Krater-Geologie: Wie der Krieg die Erde formt
Der Erste Weltkrieg hat Europa verändert – auch geologisch. Der berüchtigte Grabenkrieg gestaltete Landschaften in einer Weise um wie kein Krieg zuvor, und die Folgen sind noch immer auf den früheren Schlachtfeldern zu erkennen. Nicht nur die Spuren der Gräben selbst sind bis heute an vielen Stellen der alten Front sichtbar, geblieben sind vor allem auch Folgen von Millionen Explosivgeschossen, die in den großen Schlachten wie bei Verdun oder an der Somme monatelang rund um die Verteidigungsanlagen einschlugen.
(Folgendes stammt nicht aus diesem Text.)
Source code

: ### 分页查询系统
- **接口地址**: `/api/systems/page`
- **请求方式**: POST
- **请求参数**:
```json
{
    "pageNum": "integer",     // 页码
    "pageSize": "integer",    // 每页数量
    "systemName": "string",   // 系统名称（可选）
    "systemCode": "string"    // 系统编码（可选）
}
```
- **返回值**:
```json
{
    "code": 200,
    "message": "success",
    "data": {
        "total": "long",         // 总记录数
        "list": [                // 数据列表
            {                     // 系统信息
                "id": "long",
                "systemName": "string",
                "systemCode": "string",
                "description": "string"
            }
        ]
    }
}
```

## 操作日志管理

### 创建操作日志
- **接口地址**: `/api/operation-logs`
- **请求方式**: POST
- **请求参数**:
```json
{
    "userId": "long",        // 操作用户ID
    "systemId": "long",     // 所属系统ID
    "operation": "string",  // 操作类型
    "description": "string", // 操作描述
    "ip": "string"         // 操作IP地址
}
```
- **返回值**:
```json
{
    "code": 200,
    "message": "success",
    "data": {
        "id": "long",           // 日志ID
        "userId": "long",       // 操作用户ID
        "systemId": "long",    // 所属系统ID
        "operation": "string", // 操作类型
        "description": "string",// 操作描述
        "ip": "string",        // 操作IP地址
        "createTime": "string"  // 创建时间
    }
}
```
Die bis zu eine Tonne schweren Granaten zerstören nicht nur Häuser und Vegetation, sie zerwühlen und vermischen auch die Bodenschichten. Wo der Felsuntergrund nahe an der Oberfläche liegt, reißen die Explosionen Gesteinstrümmer heraus und zerbrechen den Fels bis in größere Tiefe. Es sind vor allem diese Krater, die selbst 100 Jahre später die Landschaften entlang der damaligen Schlachtfelder prägen.
Eine typische Granate aus dem Ersten Weltkrieg riss je nach Bodentyp einen etwa 1,5 Meter tiefen Krater. Die größten Sprenglöcher allerdings stammen nicht von Geschossen, sondern von Minen: Dabei gruben Pionierregimenter hunderte Meter lange Tunnel unter die feindlichen Grabenanlagen und legten dort Kammern mit mehreren Dutzend Tonnen Sprengstoff an, um eine Lücke in die feindliche Front zu reißen. Bei einer solchen Sprengung zum Auftakt der Schlacht von Messines im Juni 1917 starben vermutlich etwa 10 000 deutsche Soldaten. Derartige Krater erreichen eine Tiefe von zehn Metern und mehr.
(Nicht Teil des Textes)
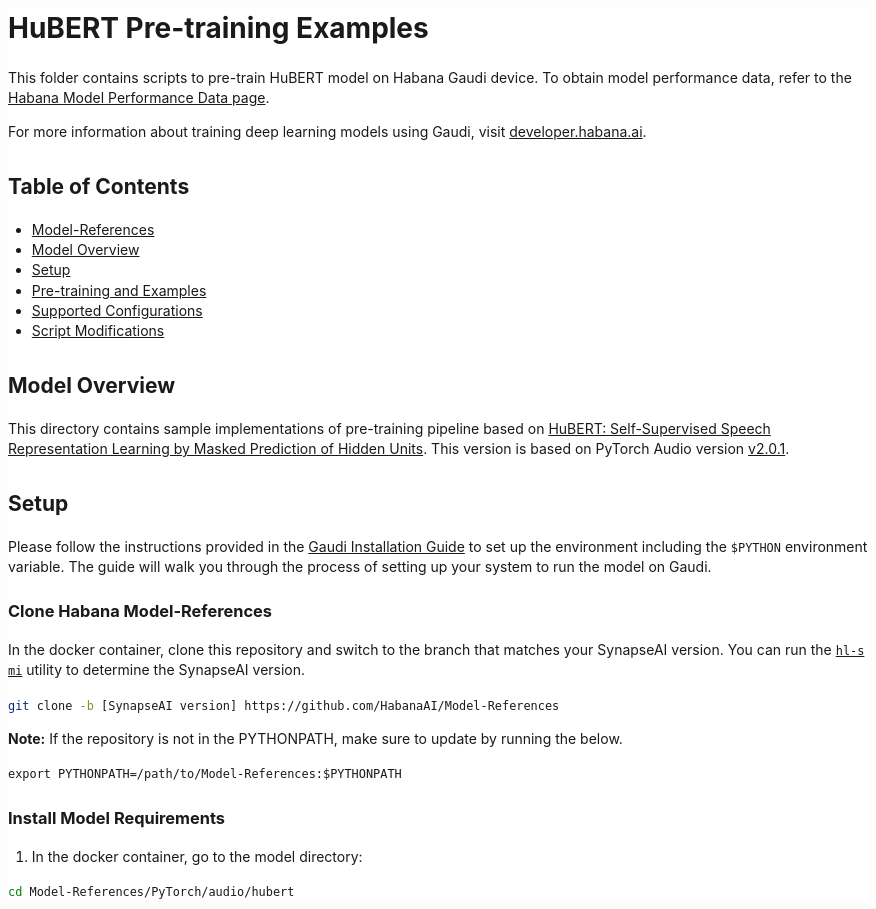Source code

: # HuBERT Pre-training Examples
This folder contains scripts to pre-train HuBERT model on Habana Gaudi device. To obtain model performance data, refer to the [Habana Model Performance Data page](https://developer.habana.ai/resources/habana-training-models/#performance).

For more information about training deep learning models using Gaudi, visit [developer.habana.ai](https://developer.habana.ai/resources/).

## Table of Contents
* [Model-References](../../../README.md)
* [Model Overview](#model-overview)
* [Setup](#setup)
* [Pre-training and Examples](#pre-training-and-examples)
* [Supported Configurations](#supported-configurations)
* [Script Modifications](#script-modifications)

## Model Overview
This directory contains sample implementations of pre-training pipeline based on [HuBERT: Self-Supervised Speech Representation Learning by Masked Prediction of Hidden Units](https://arxiv.org/abs/2106.07447). This version is based on PyTorch Audio version [v2.0.1](https://github.com/pytorch/audio/tree/v2.0.1).

## Setup
Please follow the instructions provided in the [Gaudi Installation Guide](https://docs.habana.ai/en/latest/Installation_Guide/index.html) 
to set up the environment including the `$PYTHON` environment variable. 
The guide will walk you through the process of setting up your system to run the model on Gaudi.


### Clone Habana Model-References
In the docker container, clone this repository and switch to the branch that matches your SynapseAI version. 
You can run the [`hl-smi`](https://docs.habana.ai/en/latest/Management_and_Monitoring/System_Management_Tools_Guide/System_Management_Tools.html#hl-smi-utility-options) utility to determine the SynapseAI version.

```bash
git clone -b [SynapseAI version] https://github.com/HabanaAI/Model-References
```

**Note:** If the repository is not in the PYTHONPATH, make sure to update by running the below.

```
export PYTHONPATH=/path/to/Model-References:$PYTHONPATH
```

### Install Model Requirements
1. In the docker container, go to the model directory:
```bash
cd Model-References/PyTorch/audio/hubert
```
Wie drastisch die Schlachten des Ersten Weltkriegs die Landschaft veränderten, zeigt das damals heftig umkämpfte Fort Douaumont bei Verdun. Allein auf diese Verteidigungsanlage gingen zwischen Februar und Oktober 1916 nach modernen Schätzungen etwa 400 000 Granaten nieder. Im Jahr 2006 untersuchten die beiden Geologen Joseph Hupy und Randall Schaetzle das alte Schlachtfeld, um die Bodenveränderungen durch das intensive Bombardement zu dokumentieren.[1]
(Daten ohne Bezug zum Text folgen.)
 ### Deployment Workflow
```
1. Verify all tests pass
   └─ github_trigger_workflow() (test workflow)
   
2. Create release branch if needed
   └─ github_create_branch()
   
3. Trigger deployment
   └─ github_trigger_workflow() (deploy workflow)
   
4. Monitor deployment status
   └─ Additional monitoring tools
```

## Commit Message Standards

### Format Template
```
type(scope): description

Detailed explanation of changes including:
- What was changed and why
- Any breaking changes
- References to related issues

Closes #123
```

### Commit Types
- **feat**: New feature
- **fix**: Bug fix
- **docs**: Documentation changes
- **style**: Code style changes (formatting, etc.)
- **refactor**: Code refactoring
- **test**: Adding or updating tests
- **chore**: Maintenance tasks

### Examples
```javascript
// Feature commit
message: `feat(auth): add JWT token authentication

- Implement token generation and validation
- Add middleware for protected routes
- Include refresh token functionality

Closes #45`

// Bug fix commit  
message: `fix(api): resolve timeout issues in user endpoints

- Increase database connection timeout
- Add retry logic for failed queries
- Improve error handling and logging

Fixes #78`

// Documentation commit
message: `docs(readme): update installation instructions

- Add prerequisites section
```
Die US-Forscher kamen zu dem Ergebnis, dass die großflächigen Bodenveränderungen durch schweren Beschuss ein eigenständiges und in modernen Zeiten sehr verbreitetes Phänomen sei, das erhebliche Auswirkungen auf die Evolution von Böden hat. Sie nennen es Bombturbation.
Eine quasi jungfräuliche Bombturbation-Oberfläche ist sehr uneben und von einer Mischung aus Bodenschutt, zertrümmertem Grundgestein und zerfetzter Vegetation bedeckt, die von den Explosionen aus den Kratern herausgeschleudert wurde. Diese Art von Untergrund unterscheidet sich drastisch vom Zustand vor der Schlacht. Die verschiedenen Sedimentschichten sind gut durchmischt und enthalten oft einen beträchtlichen Anteil an Gesteinstrümmern. Das veränderte Relief sorgt dafür, dass Wasser schwerer abfließt und sich außerdem organische Materie in den Kratersenken ansammelt. Gleichzeitig kann Wasser durch neue Risse tief in das Grundgestein eindringen und beginnen, es zu verwittern. All diese Vorgänge führen dazu, dass auf alten Schlachtfeldern völlig andere Bodentypen entstehen, als es ohne die Schlacht der Fall gewesen wäre.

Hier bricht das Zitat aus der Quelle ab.